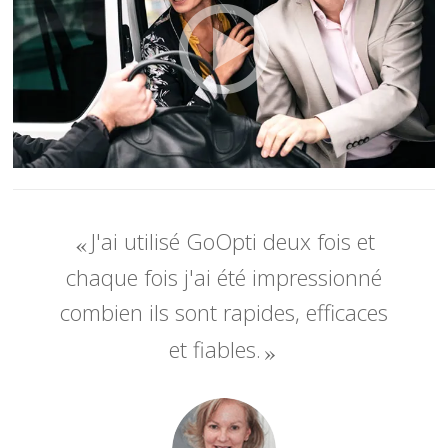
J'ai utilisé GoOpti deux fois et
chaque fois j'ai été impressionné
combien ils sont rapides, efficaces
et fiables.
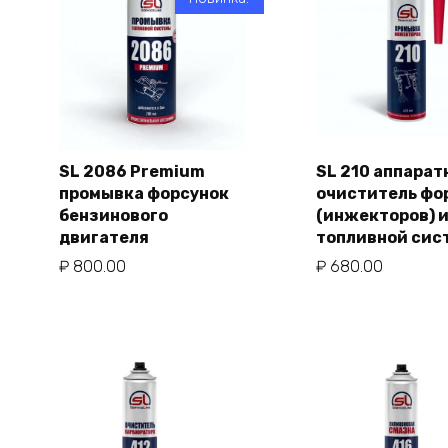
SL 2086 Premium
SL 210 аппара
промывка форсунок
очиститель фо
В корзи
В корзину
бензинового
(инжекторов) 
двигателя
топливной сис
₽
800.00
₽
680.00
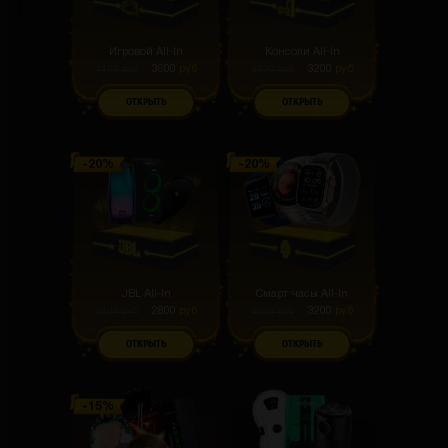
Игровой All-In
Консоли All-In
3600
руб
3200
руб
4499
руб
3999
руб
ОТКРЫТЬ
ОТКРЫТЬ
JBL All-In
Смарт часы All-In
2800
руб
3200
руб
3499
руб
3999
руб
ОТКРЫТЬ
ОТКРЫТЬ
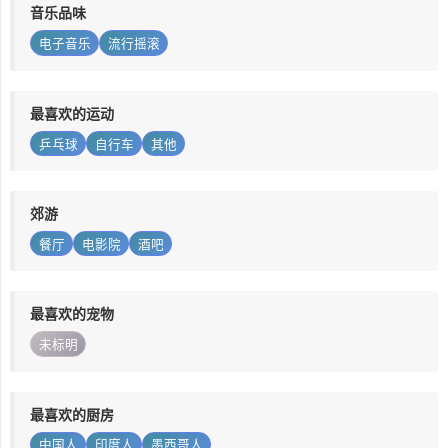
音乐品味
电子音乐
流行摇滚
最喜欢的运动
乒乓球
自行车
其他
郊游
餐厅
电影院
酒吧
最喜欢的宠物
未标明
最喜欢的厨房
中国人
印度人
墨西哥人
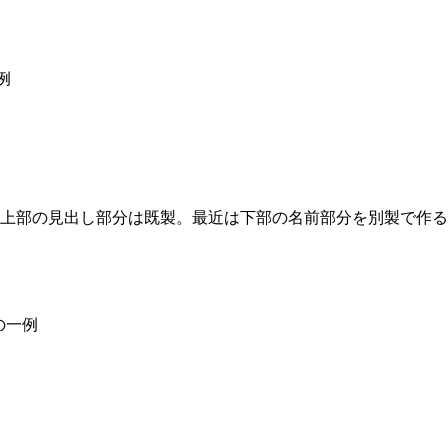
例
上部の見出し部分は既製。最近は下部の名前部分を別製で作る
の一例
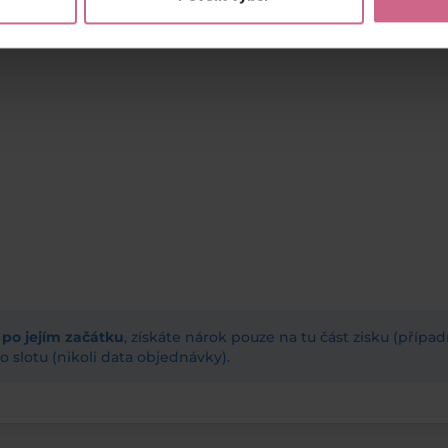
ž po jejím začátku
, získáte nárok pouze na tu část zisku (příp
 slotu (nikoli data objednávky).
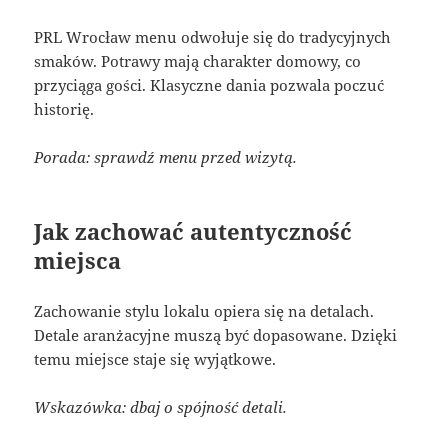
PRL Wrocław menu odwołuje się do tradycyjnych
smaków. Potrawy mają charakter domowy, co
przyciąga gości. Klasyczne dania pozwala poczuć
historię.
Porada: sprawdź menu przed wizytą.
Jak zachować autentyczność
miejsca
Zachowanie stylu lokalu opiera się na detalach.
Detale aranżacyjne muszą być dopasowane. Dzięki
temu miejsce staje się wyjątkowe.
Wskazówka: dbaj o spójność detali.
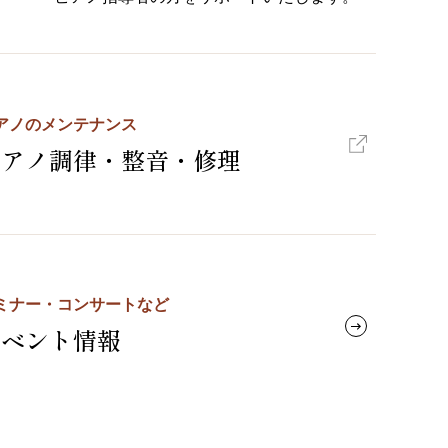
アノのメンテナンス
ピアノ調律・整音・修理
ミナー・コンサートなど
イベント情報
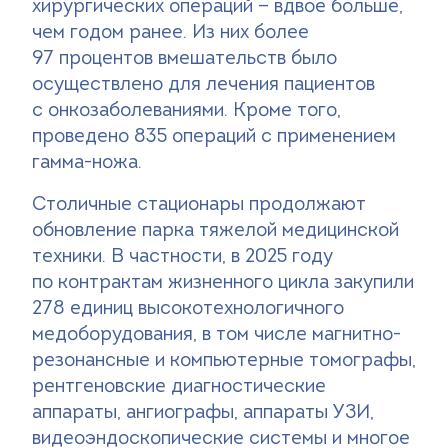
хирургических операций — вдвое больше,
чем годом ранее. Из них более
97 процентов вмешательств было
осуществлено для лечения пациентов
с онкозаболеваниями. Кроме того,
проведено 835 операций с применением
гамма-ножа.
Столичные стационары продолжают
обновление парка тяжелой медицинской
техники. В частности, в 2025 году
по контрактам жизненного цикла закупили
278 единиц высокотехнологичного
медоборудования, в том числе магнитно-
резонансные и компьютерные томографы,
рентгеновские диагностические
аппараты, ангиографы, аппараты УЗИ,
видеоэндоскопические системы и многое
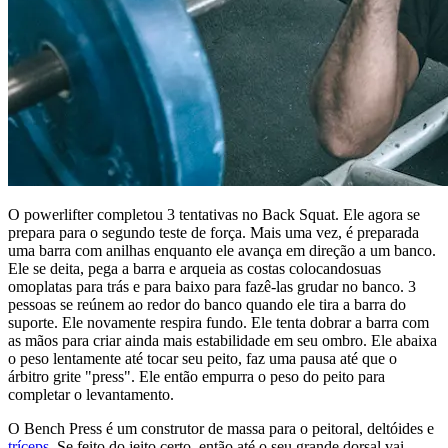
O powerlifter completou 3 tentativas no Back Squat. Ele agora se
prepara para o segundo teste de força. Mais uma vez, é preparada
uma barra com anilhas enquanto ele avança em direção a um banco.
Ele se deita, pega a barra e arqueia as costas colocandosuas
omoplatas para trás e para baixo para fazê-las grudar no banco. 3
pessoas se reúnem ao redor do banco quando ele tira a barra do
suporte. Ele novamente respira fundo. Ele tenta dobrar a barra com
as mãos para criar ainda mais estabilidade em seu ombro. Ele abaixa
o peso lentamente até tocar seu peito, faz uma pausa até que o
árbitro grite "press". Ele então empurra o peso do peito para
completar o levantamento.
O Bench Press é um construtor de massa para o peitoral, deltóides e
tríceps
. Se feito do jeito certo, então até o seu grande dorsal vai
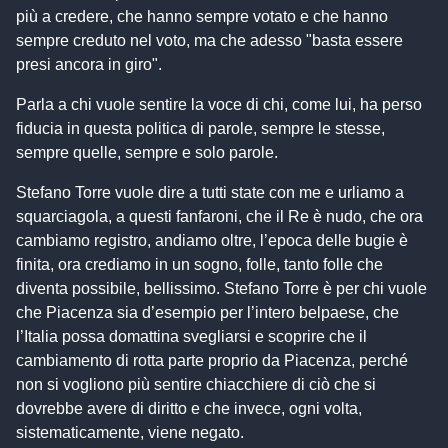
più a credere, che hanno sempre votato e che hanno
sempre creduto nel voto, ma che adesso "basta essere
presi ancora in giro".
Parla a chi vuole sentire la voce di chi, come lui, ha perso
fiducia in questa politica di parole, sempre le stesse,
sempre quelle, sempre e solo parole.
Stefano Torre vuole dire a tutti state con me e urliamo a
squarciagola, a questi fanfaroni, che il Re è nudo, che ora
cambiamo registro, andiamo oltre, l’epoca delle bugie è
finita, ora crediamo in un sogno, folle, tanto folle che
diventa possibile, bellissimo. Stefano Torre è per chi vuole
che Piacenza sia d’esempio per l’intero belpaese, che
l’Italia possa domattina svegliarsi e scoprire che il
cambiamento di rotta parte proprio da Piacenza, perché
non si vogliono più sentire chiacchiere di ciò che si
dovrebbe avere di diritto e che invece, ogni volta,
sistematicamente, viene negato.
———
Can you recast the text of all the records above as a JSON list of strings, one string per line, with blank lines left out? Leave the picture lines out of the list.

[
  "J'ai utilisé GoOpti deux fois et",
  "chaque fois j'ai été impressionné",
  "combien ils sont rapides, efficaces",
  "et fiables.",
  "SL 2086 Premium",
  "SL 210 аппара",
  "промывка форсунок",
  "очиститель фо",
  "В корзи",
  "В корзину",
  "бензинового",
  "(инжекторов) ",
  "двигателя",
  "топливной сис",
  "₽",
  "800.00",
  "₽",
  "680.00",
  "Игровой All-In",
  "Консоли All-In",
  "3600",
  "руб",
  "3200",
  "руб",
  "4499",
  "руб",
  "3999",
  "руб",
  "ОТКРЫТЬ",
  "ОТКРЫТЬ",
  "JBL All-In",
  "Смарт часы All-In",
  "2800",
  "руб",
  "3200",
  "руб",
  "3499",
  "руб",
  "3999",
  "руб",
  "ОТКРЫТЬ",
  "ОТКРЫТЬ",
  "音乐品味",
  "电子音乐",
  "流行摇滚",
  "最喜欢的运动",
  "乒乓球",
  "自行车",
  "其他",
  "郊游",
  "餐厅",
  "电影院",
  "酒吧",
  "最喜欢的宠物",
  "未标明",
  "最喜欢的厨房",
  "中国人",
  "印度人",
  "墨西哥人",
  "例",
  "上部の見出し部分は既製。最近は下部の名前部分を別製で作る",
  "の一例",
  "ž po jejím začátku",
  ", získáte nárok pouze na tu část zisku (příp",
  " slotu (nikoli data objednávky).",
  "PRL Wrocław menu odwołuje się do tradycyjnych",
  "smaków. Potrawy mają charakter domowy, co",
  "przyciąga gości. Klasyczne dania pozwala poczuć",
  "historię.",
  "Porada: sprawdź menu przed wizytą.",
  "Jak zachować autentyczność",
  "miejsca",
  "Zachowanie stylu lokalu opiera się na detalach.",
  "Detale aranżacyjne muszą być dopasowane. Dzięki",
  "temu miejsce staje się wyjątkowe.",
  "Wskazówka: dbaj o spójność detali.",
  "アノのメンテナンス",
  "ピアノ調律・整音・修理",
  "ミナー・コンサートなど",
  "イベント情報",
  "хирургических операций — вдвое больше,",
  "чем годом ранее. Из них более",
  "97 процентов вмешательств было",
  "осуществлено для лечения пациентов",
  "с онкозаболеваниями. Кроме того,",
  "проведено 835 операций с применением",
  "гамма-ножа.",
  "Столичные стационары продолжают",
  "обновление парка тяжелой медицинской",
  "техники. В частности, в 2025 году",
  "по контрактам жизненного цикла закупили",
  "278 единиц высокотехнологичного",
  "медоборудования, в том числе магнитно-",
  "резонансные и компьютерные томографы,",
  "рентгеновские диагностические",
  "аппараты, ангиографы, аппараты УЗИ,",
  "видеоэндоскопические системы и многое",
  "O powerlifter completou 3 tentativas no Back Squat. Ele agora se",
  "prepara para o segundo teste de força. Mais uma vez, é preparada",
  "uma barra com anilhas enquanto ele avança em direção a um banco.",
  "Ele se deita, pega a barra e arqueia as costas colocandosuas",
  "omoplatas para trás e para baixo para fazê-las grudar no banco. 3",
  "pessoas se reúnem ao redor do banco quando ele tira a barra do",
  "suporte. Ele novamente respira fundo. Ele tenta dobrar a barra com",
  "as mãos para criar ainda mais estabilidade em seu ombro. Ele abaixa",
  "o peso lentamente até tocar seu peito, faz uma pausa até que o",
  "árbitro grite \"press\". Ele então empurra o peso do peito para",
  "completar o levantamento.",
  "O Bench Press é um construtor de massa para o peitoral, deltóides e",
  "tríceps",
  ". Se feito do jeito certo, então até o seu grande dorsal vai",
  "più a credere, che hanno sempre votato e che hanno",
  "sempre creduto nel voto, ma che adesso \"basta essere",
  "presi ancora in giro\".",
  "Parla a chi vuole sentire la voce di chi, come lui, ha perso",
  "fiducia in questa politica di parole, sempre le stesse,",
  "sempre quelle, sempre e solo parole.",
  "Stefano Torre vuole dire a tutti state con me e urliamo a",
  "squarciagola, a questi fanfaroni, che il Re è nudo, che ora",
  "cambiamo registro, andiamo oltre, l’epoca delle bugie è",
  "finita, ora crediamo in un sogno, folle, tanto folle che",
  "diventa possibile, bellissimo. Stefano Torre è per chi vuole",
  "che Piacenza sia d’esempio per l’intero belpaese, che",
  "l’Italia possa domattina svegliarsi e scoprire che il",
  "cambiamento di rotta parte proprio da Piacenza, perché",
  "non si vogliono più sentire chiacchiere di ciò che si",
  "dovrebbe avere di diritto e che invece, ogni volta,",
  "sistematicamente, viene negato."
]